*EXERCISE OBJECTIVE*. Print all of the data exactly, but drop the pictures.
SOURCE DATA Start Marker
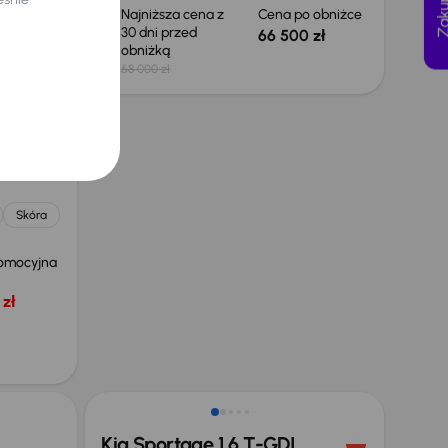
 obniżce
Najniższa cena z
Cena po obniżce
30 dni przed
 zł
66 500 zł
obniżką
68 000 zł
.0 CDTI
Skóra
omocyjna
zł
Taniej o 1 000 zł
Kia Sportage 1.6 T-GDI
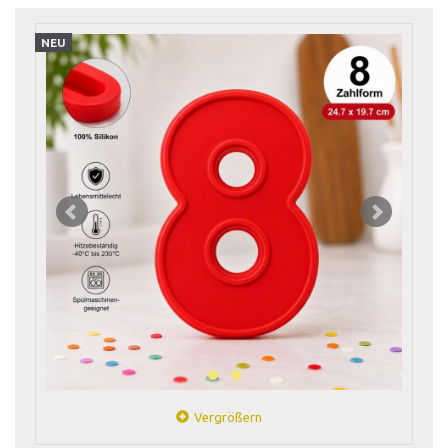
NEU
Vergrößern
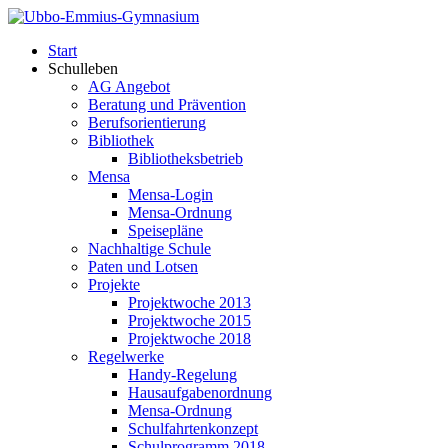
Start
Schulleben
AG Angebot
Beratung und Prävention
Berufsorientierung
Bibliothek
Bibliotheksbetrieb
Mensa
Mensa-Login
Mensa-Ordnung
Speisepläne
Nachhaltige Schule
Paten und Lotsen
Projekte
Projektwoche 2013
Projektwoche 2015
Projektwoche 2018
Regelwerke
Handy-Regelung
Hausaufgabenordnung
Mensa-Ordnung
Schulfahrtenkonzept
Schulprogramm 2018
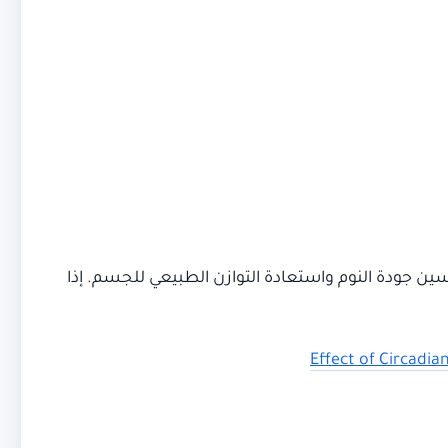
ين جودة النوم واستعادة التوازن الطبيعي للجسم. إذا
Effect of Circadi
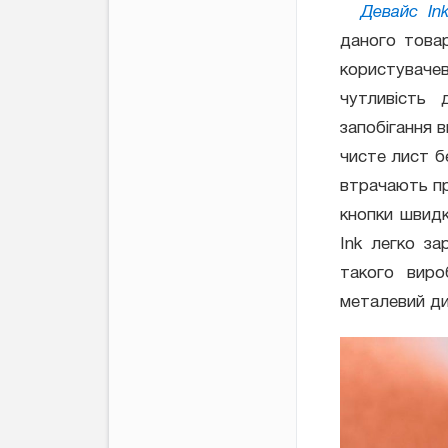
Девайс In
даного това
користуваче
чутливість 
запобігання 
чисте лист б
втрачають пр
кнопки швидк
Ink легко з
такого виро
металевий ди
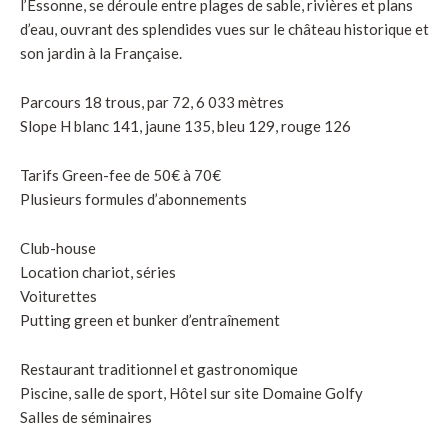
l’Essonne, se déroule entre plages de sable, rivières et plans
d’eau, ouvrant des splendides vues sur le château historique et
son jardin à la Française.
Parcours 18 trous, par 72, 6 033 mètres
Slope H blanc 141, jaune 135, bleu 129, rouge 126
Tarifs Green-fee de 50€ à 70€
Plusieurs formules d’abonnements
Club-house
Location chariot, séries
Voiturettes
Putting green et bunker d’entraînement
Restaurant traditionnel et gastronomique
Piscine, salle de sport, Hôtel sur site Domaine Golfy
Salles de séminaires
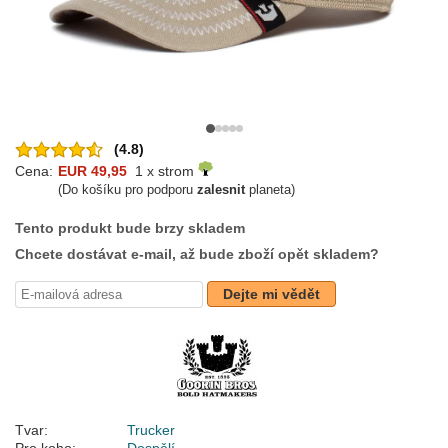
(4.8)
Cena:
EUR 49,95
1 x strom
(Do košíku pro podporu
zalesnit
planeta)
Tento produkt bude brzy skladem
Chcete dostávat e-mail, až bude zboží opět skladem?
Dejte mi vědět
Tvar:
Trucker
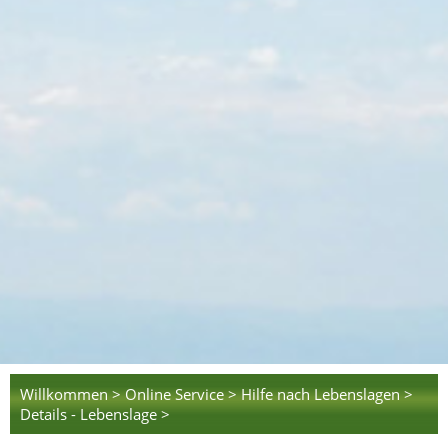
Willkommen >
Online Service >
Hilfe nach Lebenslagen >
Details - Lebenslage >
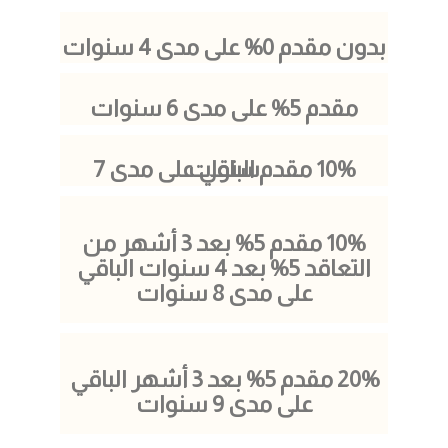
بدون مقدم 0% على مدى 4 سنوات
مقدم 5% على مدى 6 سنوات
10% مقدم الباقي على مدى 7 سنوات
10% مقدم 5% بعد 3 أشهر من
التعاقد 5% بعد 4 سنوات الباقي
على مدى 8 سنوات ​
20% مقدم 5% بعد 3 أشهر الباقي
على مدى 9 سنوات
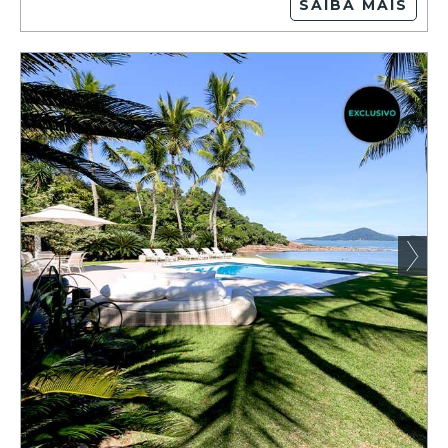
SAIBA MAIS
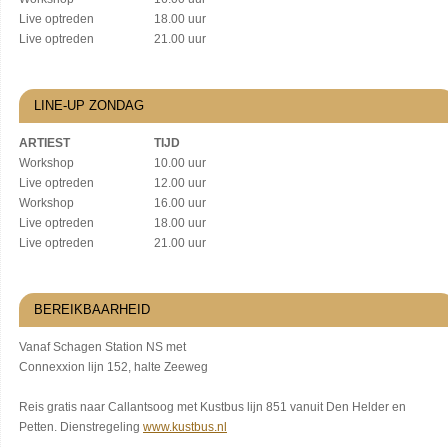
Live optreden
18.00 uur
Live optreden
21.00 uur
LINE-UP ZONDAG
ARTIEST
TIJD
Workshop
10.00 uur
Live optreden
12.00 uur
Workshop
16.00 uur
Live optreden
18.00 uur
Live optreden
21.00 uur
BEREIKBAARHEID
Vanaf Schagen Station NS met
Connexxion lijn 152, halte Zeeweg
Reis gratis naar Callantsoog met Kustbus lijn 851 vanuit Den Helder en
Petten. Dienstregeling
www.kustbus.nl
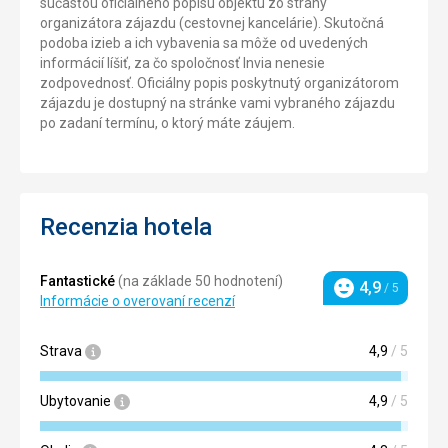
súčasťou oficiálneho popisu objektu zo strany
organizátora zájazdu (cestovnej kancelárie). Skutočná
podoba izieb a ich vybavenia sa môže od uvedených
informácií líšiť, za čo spoločnosť Invia nenesie
zodpovednosť. Oficiálny popis poskytnutý organizátorom
zájazdu je dostupný na stránke vami vybraného zájazdu
po zadaní termínu, o ktorý máte záujem.
Recenzia hotela
Fantastické
(na základe 50 hodnotení)
4,9
/ 5
Hodnotenie
Informácie o overovaní recenzí
Strava
4,9
/ 5
Ubytovanie
4,9
/ 5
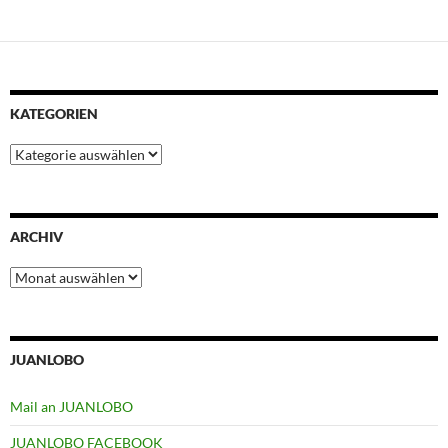
KATEGORIEN
Kategorien
ARCHIV
Archiv
JUANLOBO
Mail an JUANLOBO
JUANLOBO FACEBOOK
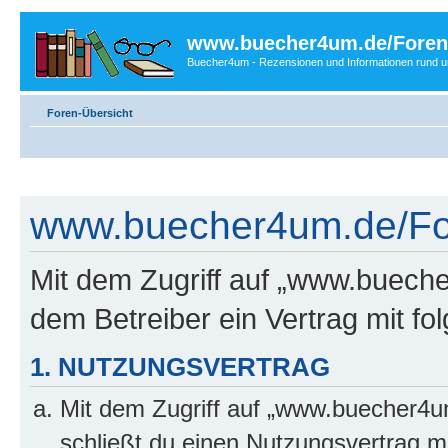
www.buecher4um.de/Foren
Buecher4um - Rezensionen und Informationen rund
Foren-Übersicht
www.buecher4um.de/For
Mit dem Zugriff auf „www.buech
dem Betreiber ein Vertrag mit f
1. NUTZUNGSVERTRAG
Mit dem Zugriff auf „www.buecher4u
schließt du einen Nutzungsvertrag m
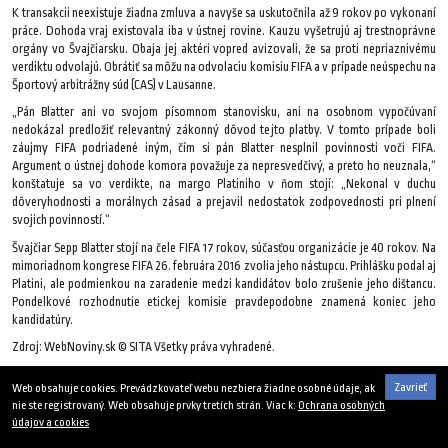
K transakcii neexistuje žiadna zmluva a navyše sa uskutočnila až 9 rokov po vykonaní
práce. Dohoda vraj existovala iba v ústnej rovine. Kauzu vyšetrujú aj trestnoprávne
orgány vo Švajčiarsku. Obaja jej aktéri vopred avizovali, že sa proti nepriaznivému
verdiktu odvolajú. Obrátiť sa môžu na odvolaciu komisiu FIFA a v prípade neúspechu na
Športový arbitrážny súd (CAS) v Lausanne.
„Pán Blatter ani vo svojom písomnom stanovisku, ani na osobnom vypočúvaní
nedokázal predložiť relevantný zákonný dôvod tejto platby. V tomto prípade boli
záujmy FIFA podriadené iným, čím si pán Blatter nesplnil povinnosti voči FIFA.
Argument o ústnej dohode komora považuje za nepresvedčivý, a preto ho neuznala,“
konštatuje sa vo verdikte, na margo Platiniho v ňom stojí: „Nekonal v duchu
dôveryhodnosti a morálnych zásad a prejavil nedostatok zodpovednosti pri plnení
svojich povinností.“
Švajčiar Sepp Blatter stojí na čele FIFA 17 rokov, súčasťou organizácie je 40 rokov. Na
mimoriadnom kongrese FIFA 26. februára 2016 zvolia jeho nástupcu. Prihlášku podal aj
Platini, ale podmienkou na zaradenie medzi kandidátov bolo zrušenie jeho dištancu.
Pondelkové rozhodnutie etickej komisie pravdepodobne znamená koniec jeho
kandidatúry.
Zdroj: WebNoviny.sk © SITA Všetky práva vyhradené.
21. decembra 2015
Zavrieť
Web obsahuje cookies. Prevádzkovateľ webu nezbiera žiadne osobné údaje, ak
nie ste registrovaný. Web obsahuje prvky tretích strán. Viac k:
Ochrana osobných
údajov a cookies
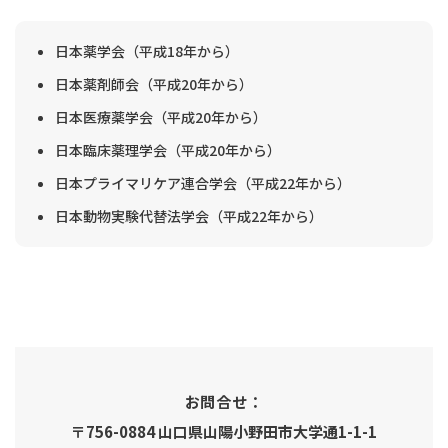
日本薬学会（平成18年から）
日本薬剤師会（平成20年から）
日本医療薬学会（平成20年から）
日本臨床薬理学会（平成20年から）
日本プライマリケア連合学会（平成22年から）
日本動物実験代替法学会（平成22年から）
お問合せ：
〒756-0884 山口県山陽小野田市大学通1-1-1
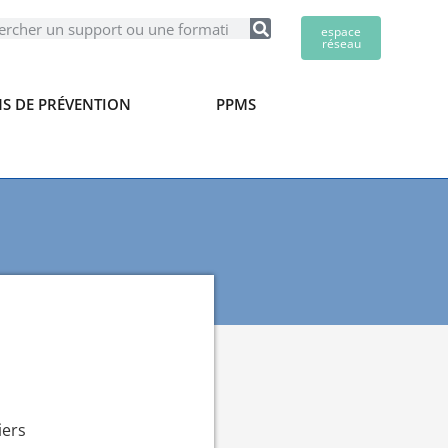
espace
réseau
S DE PRÉVENTION
PPMS
iers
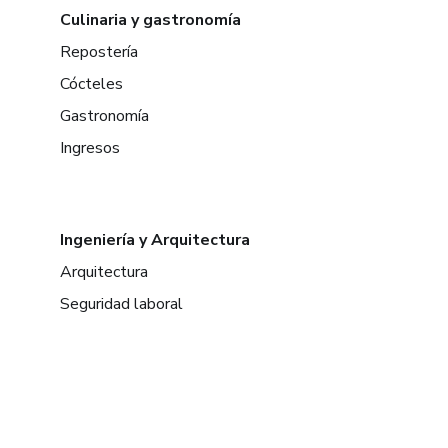
Culinaria y gastronomía
Repostería
Cócteles
Gastronomía
Ingresos
Ingeniería y Arquitectura
Arquitectura
Seguridad laboral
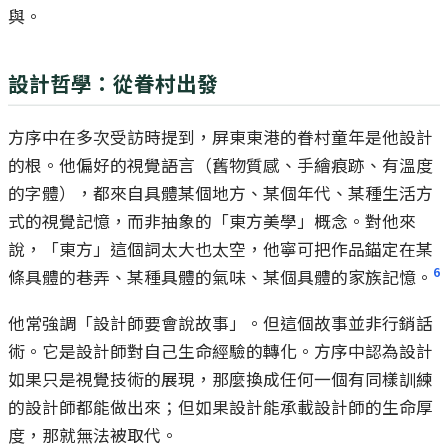
與。
設計哲學：從眷村出發
方序中在多次受訪時提到，屏東東港的眷村童年是他設計
的根。他偏好的視覺語言（舊物質感、手繪痕跡、有溫度
的字體），都來自具體某個地方、某個年代、某種生活方
式的視覺記憶，而非抽象的「東方美學」概念。對他來
說，「東方」這個詞太大也太空，他寧可把作品錨定在某
6
條具體的巷弄、某種具體的氣味、某個具體的家族記憶。
他常強調「設計師要會說故事」。但這個故事並非行銷話
術。它是設計師對自己生命經驗的轉化。方序中認為設計
如果只是視覺技術的展現，那麼換成任何一個有同樣訓練
的設計師都能做出來；但如果設計能承載設計師的生命厚
度，那就無法被取代。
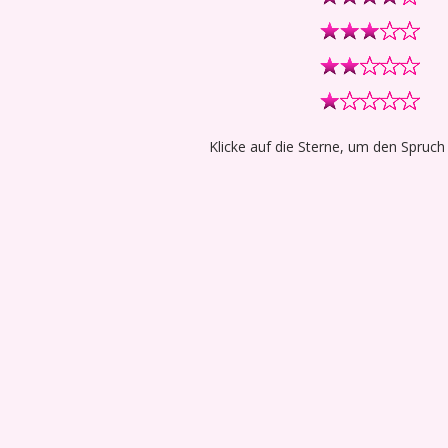
Klicke auf die Sterne, um den Spruch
SOURCE DATA End Marker
*SOLUTION TO THIS PROBLEM*.
 obniżce
Najniższa cena z
Cena po obniżce
30 dni przed
 zł
66 500 zł
obniżką
68 000 zł
.0 CDTI
Skóra
omocyjna
zł
Taniej o 1 000 zł
Kia Sportage 1.6 T-GDI
NEU
Vergrößern
Start
Schulleben
AG Angebot
Beratung und Prävention
Berufsorientierung
Bibliothek
Bibliotheksbetrieb
Mensa
Mensa-Login
Mensa-Ordnung
Speisepläne
Nachhaltige Schule
Paten und Lotsen
Projekte
Projektwoche 2013
Projektwoche 2015
Projektwoche 2018
Regelwerke
Handy-Regelung
Hausaufgabenordnung
Mensa-Ordnung
Schulfahrtenkonzept
Schulprogramm 2018
ين جودة النوم واستعادة التوازن الطبيعي للجسم. إذا
Effect of Circadi
Девайс In
даного това
користуваче
чутливість 
запобігання 
чисте лист б
втрачають пр
кнопки швидк
Ink легко з
такого виро
металевий ди
l’Essonne, se déroule entre plages de sable, rivières et plans
d’eau, ouvrant des splendides vues sur le château historique et
son jardin à la Française.
Parcours 18 trous, par 72, 6 033 mètres
Slope H blanc 141, jaune 135, bleu 129, rouge 126
Tarifs Green-fee de 50€ à 70€
Plusieurs formules d’abonnements
Club-house
Location chariot, séries
Voiturettes
Putting green et bunker d’entraînement
Restaurant traditionnel et gastronomique
Piscine, salle de sport, Hôtel sur site Domaine Golfy
Salles de séminaires
(4.8)
Cena:
EUR 49,95
1 x strom
(Do košíku pro podporu
zalesnit
planeta)
Tento produkt bude brzy skladem
Chcete dostávat e-mail, až bude zboží opět skladem?
Dejte mi vědět
Tvar:
Trucker
Willkommen >
Online Service >
Hilfe nach Lebenslagen >
Details - Lebenslage >
بدون مقدم 0% على مدى 4 سنوات
مقدم 5% على مدى 6 سنوات
10% مقدم الباقي على مدى 7 سنوات
10% مقدم 5% بعد 3 أشهر من
التعاقد 5% بعد 4 سنوات الباقي
على مدى 8 سنوات ​
20% مقدم 5% بعد 3 أشهر الباقي
على مدى 9 سنوات
SAIBA MAIS
Live optreden
18.00 uur
Live optreden
21.00 uur
LINE-UP ZONDAG
ARTIEST
TIJD
Workshop
10.00 uur
Live optreden
12.00 uur
Workshop
16.00 uur
Live optreden
18.00 uur
Live optreden
21.00 uur
BEREIKBAARHEID
Vanaf Schagen Station NS met
Connexxion lijn 152, halte Zeeweg
Reis gratis naar Callantsoog met Kustbus lijn 851 vanuit Den Helder en
Petten. Dienstregeling
www.kustbus.nl
súčasťou oficiálneho popisu objektu zo strany
organizátora zájazdu (cestovnej kancelárie). Skutočná
podoba izieb a ich vybavenia sa môže od uvedených
informácií líšiť, za čo spoločnosť Invia nenesie
zodpovednosť. Oficiálny popis poskytnutý organizátorom
zájazdu je dostupný na stránke vami vybraného zájazdu
po zadaní termínu, o ktorý máte záujem.
Recenzia hotela
Fantastické
(na základe 50 hodnotení)
4,9
/ 5
Hodnotenie
Informácie o overovaní recenzí
Strava
4,9
/ 5
Ubytovanie
4,9
/ 5
KATEGORIEN
Kategorien
ARCHIV
Archiv
JUANLOBO
Mail an JUANLOBO
JUANLOBO FACEBOOK
www.buecher4um.de/Foren
Buecher4um - Rezensionen und Informationen rund
Foren-Übersicht
www.buecher4um.de/For
Mit dem Zugriff auf „www.buech
dem Betreiber ein Vertrag mit f
1. NUTZUNGSVERTRAG
Mit dem Zugriff auf „www.buecher4u
schließt du einen Nutzungsvertrag m
K transakcii neexistuje žiadna zmluva a navyše sa uskutočnila až 9 rokov po vykonaní
práce. Dohoda vraj existovala iba v ústnej rovine. Kauzu vyšetrujú aj trestnoprávne
orgány vo Švajčiarsku. Obaja jej aktéri vopred avizovali, že sa proti nepriaznivému
verdiktu odvolajú. Obrátiť sa môžu na odvolaciu komisiu FIFA a v prípade neúspechu na
Športový arbitrážny súd (CAS) v Lausanne.
„Pán Blatter ani vo svojom písomnom stanovisku, ani na osobnom vypočúvaní
nedokázal predložiť relevantný zákonný dôvod tejto platby. V tomto prípade boli
záujmy FIFA podriadené iným, čím si pán Blatter nesplnil povinnosti voči FIFA.
Argument o ústnej dohode komora považuje za nepresvedčivý, a preto ho neuznala,“
konštatuje sa vo verdikte, na margo Platiniho v ňom stojí: „Nekonal v duchu
dôveryhodnosti a morálnych zásad a prejavil nedostatok zodpovednosti pri plnení
svojich povinností.“
Švajčiar Sepp Blatter stojí na čele FIFA 17 rokov, súčasťou organizácie je 40 rokov. Na
mimoriadnom kongrese FIFA 26. februára 2016 zvolia jeho nástupcu. Prihlášku podal aj
Platini, ale podmienkou na zaradenie medzi kandidátov bolo zrušenie jeho dištancu.
Pondelkové rozhodnutie etickej komisie pravdepodobne znamená koniec jeho
kandidatúry.
Zdroj: WebNoviny.sk © SITA Všetky práva vyhradené.
21. decembra 2015
Zavrieť
Web obsahuje cookies. Prevádzkovateľ webu nezbiera žiadne osobné údaje, ak
nie ste registrovaný. Web obsahuje prvky tretích strán. Viac k:
Ochrana osobných
údajov a cookies
日本薬学会（平成18年から）
日本薬剤師会（平成20年から）
日本医療薬学会（平成20年から）
日本臨床薬理学会（平成20年から）
日本プライマリケア連合学会（平成22年から）
日本動物実験代替法学会（平成22年から）
お問合せ：
〒756-0884 山口県山陽小野田市大学通1-1-1
espace
réseau
S DE PRÉVENTION
PPMS
iers
Culinaria y gastronomía
Repostería
Cócteles
Gastronomía
Ingresos
Ingeniería y Arquitectura
Arquitectura
Seguridad laboral
與。
設計哲學：從眷村出發
方序中在多次受訪時提到，屏東東港的眷村童年是他設計
的根。他偏好的視覺語言（舊物質感、手繪痕跡、有溫度
的字體），都來自具體某個地方、某個年代、某種生活方
式的視覺記憶，而非抽象的「東方美學」概念。對他來
說，「東方」這個詞太大也太空，他寧可把作品錨定在某
6
條具體的巷弄、某種具體的氣味、某個具體的家族記憶。
他常強調「設計師要會說故事」。但這個故事並非行銷話
術。它是設計師對自己生命經驗的轉化。方序中認為設計
如果只是視覺技術的展現，那麼換成任何一個有同樣訓練
的設計師都能做出來；但如果設計能承載設計師的生命厚
度，那就無法被取代。
Klicke auf die Sterne, um den Spruch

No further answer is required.